**What you will do**
Write out every line of the listing below word for word, keeping the same order.

**Record extracts**
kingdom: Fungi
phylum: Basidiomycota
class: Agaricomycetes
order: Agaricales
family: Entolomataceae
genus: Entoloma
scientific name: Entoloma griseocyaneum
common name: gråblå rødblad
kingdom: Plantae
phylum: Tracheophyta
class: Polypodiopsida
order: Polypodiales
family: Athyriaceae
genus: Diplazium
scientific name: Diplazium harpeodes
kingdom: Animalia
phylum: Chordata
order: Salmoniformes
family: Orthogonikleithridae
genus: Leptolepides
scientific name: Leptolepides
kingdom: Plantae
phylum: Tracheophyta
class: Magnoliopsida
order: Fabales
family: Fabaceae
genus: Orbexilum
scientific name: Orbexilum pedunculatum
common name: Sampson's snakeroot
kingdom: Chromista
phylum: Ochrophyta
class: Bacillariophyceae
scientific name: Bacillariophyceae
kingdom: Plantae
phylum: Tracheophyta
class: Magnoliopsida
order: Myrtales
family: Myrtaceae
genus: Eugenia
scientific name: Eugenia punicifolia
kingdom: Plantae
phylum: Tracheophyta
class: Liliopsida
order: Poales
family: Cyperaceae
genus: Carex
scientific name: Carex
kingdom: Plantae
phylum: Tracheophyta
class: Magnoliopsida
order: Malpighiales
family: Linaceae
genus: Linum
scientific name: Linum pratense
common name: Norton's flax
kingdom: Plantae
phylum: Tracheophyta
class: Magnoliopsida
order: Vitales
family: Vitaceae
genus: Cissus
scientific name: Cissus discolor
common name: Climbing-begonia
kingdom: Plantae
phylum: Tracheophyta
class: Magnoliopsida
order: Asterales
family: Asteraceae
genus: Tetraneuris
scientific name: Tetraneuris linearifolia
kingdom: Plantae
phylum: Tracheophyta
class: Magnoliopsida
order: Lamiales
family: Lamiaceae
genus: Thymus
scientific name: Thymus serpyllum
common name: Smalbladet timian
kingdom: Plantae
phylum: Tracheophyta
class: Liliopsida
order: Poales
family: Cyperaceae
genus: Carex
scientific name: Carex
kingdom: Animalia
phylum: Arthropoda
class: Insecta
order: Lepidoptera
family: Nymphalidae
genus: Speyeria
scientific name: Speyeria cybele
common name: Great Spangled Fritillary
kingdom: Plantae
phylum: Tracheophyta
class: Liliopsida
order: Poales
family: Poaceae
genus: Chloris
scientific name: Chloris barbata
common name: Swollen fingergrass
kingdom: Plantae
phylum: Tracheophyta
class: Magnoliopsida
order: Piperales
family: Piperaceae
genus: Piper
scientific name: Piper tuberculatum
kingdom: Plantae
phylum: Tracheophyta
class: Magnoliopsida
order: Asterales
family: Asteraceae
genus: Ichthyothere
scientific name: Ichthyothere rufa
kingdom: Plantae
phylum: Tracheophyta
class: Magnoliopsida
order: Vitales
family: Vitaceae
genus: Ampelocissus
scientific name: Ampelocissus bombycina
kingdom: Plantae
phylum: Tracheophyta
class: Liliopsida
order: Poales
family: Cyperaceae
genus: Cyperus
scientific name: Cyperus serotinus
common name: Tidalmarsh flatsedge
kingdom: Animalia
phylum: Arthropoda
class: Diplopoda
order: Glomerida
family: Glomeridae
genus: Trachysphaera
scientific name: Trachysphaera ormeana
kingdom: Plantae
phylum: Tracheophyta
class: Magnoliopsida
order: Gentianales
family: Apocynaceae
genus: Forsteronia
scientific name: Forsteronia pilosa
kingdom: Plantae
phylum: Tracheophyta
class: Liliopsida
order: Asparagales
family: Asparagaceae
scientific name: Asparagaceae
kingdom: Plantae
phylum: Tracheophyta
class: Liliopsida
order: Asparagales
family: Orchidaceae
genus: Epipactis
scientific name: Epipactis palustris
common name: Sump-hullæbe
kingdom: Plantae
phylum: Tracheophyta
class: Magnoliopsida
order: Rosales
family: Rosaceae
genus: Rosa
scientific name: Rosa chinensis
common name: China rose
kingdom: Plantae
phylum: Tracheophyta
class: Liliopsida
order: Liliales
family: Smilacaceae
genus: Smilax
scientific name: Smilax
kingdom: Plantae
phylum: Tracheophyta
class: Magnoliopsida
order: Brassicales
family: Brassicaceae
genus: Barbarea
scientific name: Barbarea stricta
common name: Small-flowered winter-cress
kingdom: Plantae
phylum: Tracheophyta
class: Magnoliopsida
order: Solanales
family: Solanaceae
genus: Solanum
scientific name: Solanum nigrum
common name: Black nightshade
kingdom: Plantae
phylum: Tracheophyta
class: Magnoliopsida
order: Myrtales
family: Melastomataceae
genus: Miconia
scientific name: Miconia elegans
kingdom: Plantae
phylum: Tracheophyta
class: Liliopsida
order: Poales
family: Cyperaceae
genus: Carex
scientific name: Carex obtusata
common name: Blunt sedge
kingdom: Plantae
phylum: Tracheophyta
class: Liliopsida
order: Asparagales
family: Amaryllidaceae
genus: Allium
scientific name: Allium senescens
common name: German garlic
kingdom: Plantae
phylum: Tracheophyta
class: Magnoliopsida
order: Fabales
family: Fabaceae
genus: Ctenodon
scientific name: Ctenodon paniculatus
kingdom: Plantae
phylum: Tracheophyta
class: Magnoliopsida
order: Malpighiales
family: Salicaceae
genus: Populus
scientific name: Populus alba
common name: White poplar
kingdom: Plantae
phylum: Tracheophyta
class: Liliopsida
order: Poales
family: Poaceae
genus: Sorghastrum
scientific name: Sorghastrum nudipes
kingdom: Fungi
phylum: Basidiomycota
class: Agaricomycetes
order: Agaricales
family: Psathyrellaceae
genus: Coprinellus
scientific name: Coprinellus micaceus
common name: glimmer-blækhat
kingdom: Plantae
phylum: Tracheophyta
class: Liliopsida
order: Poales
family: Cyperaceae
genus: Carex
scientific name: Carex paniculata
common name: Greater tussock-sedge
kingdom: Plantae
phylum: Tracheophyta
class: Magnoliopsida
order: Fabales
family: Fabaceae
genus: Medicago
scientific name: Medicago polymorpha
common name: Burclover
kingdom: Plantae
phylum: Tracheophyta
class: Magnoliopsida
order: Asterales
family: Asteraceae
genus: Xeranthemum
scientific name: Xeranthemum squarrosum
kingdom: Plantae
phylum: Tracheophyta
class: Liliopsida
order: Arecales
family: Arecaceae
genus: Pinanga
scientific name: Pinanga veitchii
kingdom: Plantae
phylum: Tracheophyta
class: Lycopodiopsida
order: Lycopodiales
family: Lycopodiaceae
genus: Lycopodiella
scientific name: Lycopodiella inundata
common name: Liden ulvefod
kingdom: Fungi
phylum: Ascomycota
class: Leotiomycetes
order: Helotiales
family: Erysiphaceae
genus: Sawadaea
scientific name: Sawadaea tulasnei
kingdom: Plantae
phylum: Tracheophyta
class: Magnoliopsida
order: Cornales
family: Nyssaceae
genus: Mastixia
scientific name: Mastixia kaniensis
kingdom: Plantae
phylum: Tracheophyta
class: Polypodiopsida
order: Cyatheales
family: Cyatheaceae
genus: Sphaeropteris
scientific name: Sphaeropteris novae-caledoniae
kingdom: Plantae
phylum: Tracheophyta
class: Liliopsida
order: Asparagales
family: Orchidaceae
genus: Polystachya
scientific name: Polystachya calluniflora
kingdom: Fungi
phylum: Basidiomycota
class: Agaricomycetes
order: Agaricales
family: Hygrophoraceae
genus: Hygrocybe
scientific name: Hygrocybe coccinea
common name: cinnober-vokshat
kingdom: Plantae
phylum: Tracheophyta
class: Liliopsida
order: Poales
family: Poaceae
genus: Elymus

**Solution for this exercise**
kingdom: Fungi
phylum: Basidiomycota
class: Agaricomycetes
order: Agaricales
family: Entolomataceae
genus: Entoloma
scientific name: Entoloma griseocyaneum
common name: gråblå rødblad
kingdom: Plantae
phylum: Tracheophyta
class: Polypodiopsida
order: Polypodiales
family: Athyriaceae
genus: Diplazium
scientific name: Diplazium harpeodes
kingdom: Animalia
phylum: Chordata
order: Salmoniformes
family: Orthogonikleithridae
genus: Leptolepides
scientific name: Leptolepides
kingdom: Plantae
phylum: Tracheophyta
class: Magnoliopsida
order: Fabales
family: Fabaceae
genus: Orbexilum
scientific name: Orbexilum pedunculatum
common name: Sampson's snakeroot
kingdom: Chromista
phylum: Ochrophyta
class: Bacillariophyceae
scientific name: Bacillariophyceae
kingdom: Plantae
phylum: Tracheophyta
class: Magnoliopsida
order: Myrtales
family: Myrtaceae
genus: Eugenia
scientific name: Eugenia punicifolia
kingdom: Plantae
phylum: Tracheophyta
class: Liliopsida
order: Poales
family: Cyperaceae
genus: Carex
scientific name: Carex
kingdom: Plantae
phylum: Tracheophyta
class: Magnoliopsida
order: Malpighiales
family: Linaceae
genus: Linum
scientific name: Linum pratense
common name: Norton's flax
kingdom: Plantae
phylum: Tracheophyta
class: Magnoliopsida
order: Vitales
family: Vitaceae
genus: Cissus
scientific name: Cissus discolor
common name: Climbing-begonia
kingdom: Plantae
phylum: Tracheophyta
class: Magnoliopsida
order: Asterales
family: Asteraceae
genus: Tetraneuris
scientific name: Tetraneuris linearifolia
kingdom: Plantae
phylum: Tracheophyta
class: Magnoliopsida
order: Lamiales
family: Lamiaceae
genus: Thymus
scientific name: Thymus serpyllum
common name: Smalbladet timian
kingdom: Plantae
phylum: Tracheophyta
class: Liliopsida
order: Poales
family: Cyperaceae
genus: Carex
scientific name: Carex
kingdom: Animalia
phylum: Arthropoda
class: Insecta
order: Lepidoptera
family: Nymphalidae
genus: Speyeria
scientific name: Speyeria cybele
common name: Great Spangled Fritillary
kingdom: Plantae
phylum: Tracheophyta
class: Liliopsida
order: Poales
family: Poaceae
genus: Chloris
scientific name: Chloris barbata
common name: Swollen fingergrass
kingdom: Plantae
phylum: Tracheophyta
class: Magnoliopsida
order: Piperales
family: Piperaceae
genus: Piper
scientific name: Piper tuberculatum
kingdom: Plantae
phylum: Tracheophyta
class: Magnoliopsida
order: Asterales
family: Asteraceae
genus: Ichthyothere
scientific name: Ichthyothere rufa
kingdom: Plantae
phylum: Tracheophyta
class: Magnoliopsida
order: Vitales
family: Vitaceae
genus: Ampelocissus
scientific name: Ampelocissus bombycina
kingdom: Plantae
phylum: Tracheophyta
class: Liliopsida
order: Poales
family: Cyperaceae
genus: Cyperus
scientific name: Cyperus serotinus
common name: Tidalmarsh flatsedge
kingdom: Animalia
phylum: Arthropoda
class: Diplopoda
order: Glomerida
family: Glomeridae
genus: Trachysphaera
scientific name: Trachysphaera ormeana
kingdom: Plantae
phylum: Tracheophyta
class: Magnoliopsida
order: Gentianales
family: Apocynaceae
genus: Forsteronia
scientific name: Forsteronia pilosa
kingdom: Plantae
phylum: Tracheophyta
class: Liliopsida
order: Asparagales
family: Asparagaceae
scientific name: Asparagaceae
kingdom: Plantae
phylum: Tracheophyta
class: Liliopsida
order: Asparagales
family: Orchidaceae
genus: Epipactis
scientific name: Epipactis palustris
common name: Sump-hullæbe
kingdom: Plantae
phylum: Tracheophyta
class: Magnoliopsida
order: Rosales
family: Rosaceae
genus: Rosa
scientific name: Rosa chinensis
common name: China rose
kingdom: Plantae
phylum: Tracheophyta
class: Liliopsida
order: Liliales
family: Smilacaceae
genus: Smilax
scientific name: Smilax
kingdom: Plantae
phylum: Tracheophyta
class: Magnoliopsida
order: Brassicales
family: Brassicaceae
genus: Barbarea
scientific name: Barbarea stricta
common name: Small-flowered winter-cress
kingdom: Plantae
phylum: Tracheophyta
class: Magnoliopsida
order: Solanales
family: Solanaceae
genus: Solanum
scientific name: Solanum nigrum
common name: Black nightshade
kingdom: Plantae
phylum: Tracheophyta
class: Magnoliopsida
order: Myrtales
family: Melastomataceae
genus: Miconia
scientific name: Miconia elegans
kingdom: Plantae
phylum: Tracheophyta
class: Liliopsida
order: Poales
family: Cyperaceae
genus: Carex
scientific name: Carex obtusata
common name: Blunt sedge
kingdom: Plantae
phylum: Tracheophyta
class: Liliopsida
order: Asparagales
family: Amaryllidaceae
genus: Allium
scientific name: Allium senescens
common name: German garlic
kingdom: Plantae
phylum: Tracheophyta
class: Magnoliopsida
order: Fabales
family: Fabaceae
genus: Ctenodon
scientific name: Ctenodon paniculatus
kingdom: Plantae
phylum: Tracheophyta
class: Magnoliopsida
order: Malpighiales
family: Salicaceae
genus: Populus
scientific name: Populus alba
common name: White poplar
kingdom: Plantae
phylum: Tracheophyta
class: Liliopsida
order: Poales
family: Poaceae
genus: Sorghastrum
scientific name: Sorghastrum nudipes
kingdom: Fungi
phylum: Basidiomycota
class: Agaricomycetes
order: Agaricales
family: Psathyrellaceae
genus: Coprinellus
scientific name: Coprinellus micaceus
common name: glimmer-blækhat
kingdom: Plantae
phylum: Tracheophyta
class: Liliopsida
order: Poales
family: Cyperaceae
genus: Carex
scientific name: Carex paniculata
common name: Greater tussock-sedge
kingdom: Plantae
phylum: Tracheophyta
class: Magnoliopsida
order: Fabales
family: Fabaceae
genus: Medicago
scientific name: Medicago polymorpha
common name: Burclover
kingdom: Plantae
phylum: Tracheophyta
class: Magnoliopsida
order: Asterales
family: Asteraceae
genus: Xeranthemum
scientific name: Xeranthemum squarrosum
kingdom: Plantae
phylum: Tracheophyta
class: Liliopsida
order: Arecales
family: Arecaceae
genus: Pinanga
scientific name: Pinanga veitchii
kingdom: Plantae
phylum: Tracheophyta
class: Lycopodiopsida
order: Lycopodiales
family: Lycopodiaceae
genus: Lycopodiella
scientific name: Lycopodiella inundata
common name: Liden ulvefod
kingdom: Fungi
phylum: Ascomycota
class: Leotiomycetes
order: Helotiales
family: Erysiphaceae
genus: Sawadaea
scientific name: Sawadaea tulasnei
kingdom: Plantae
phylum: Tracheophyta
class: Magnoliopsida
order: Cornales
family: Nyssaceae
genus: Mastixia
scientific name: Mastixia kaniensis
kingdom: Plantae
phylum: Tracheophyta
class: Polypodiopsida
order: Cyatheales
family: Cyatheaceae
genus: Sphaeropteris
scientific name: Sphaeropteris novae-caledoniae
kingdom: Plantae
phylum: Tracheophyta
class: Liliopsida
order: Asparagales
family: Orchidaceae
genus: Polystachya
scientific name: Polystachya calluniflora
kingdom: Fungi
phylum: Basidiomycota
class: Agaricomycetes
order: Agaricales
family: Hygrophoraceae
genus: Hygrocybe
scientific name: Hygrocybe coccinea
common name: cinnober-vokshat
kingdom: Plantae
phylum: Tracheophyta
class: Liliopsida
order: Poales
family: Poaceae
genus: Elymus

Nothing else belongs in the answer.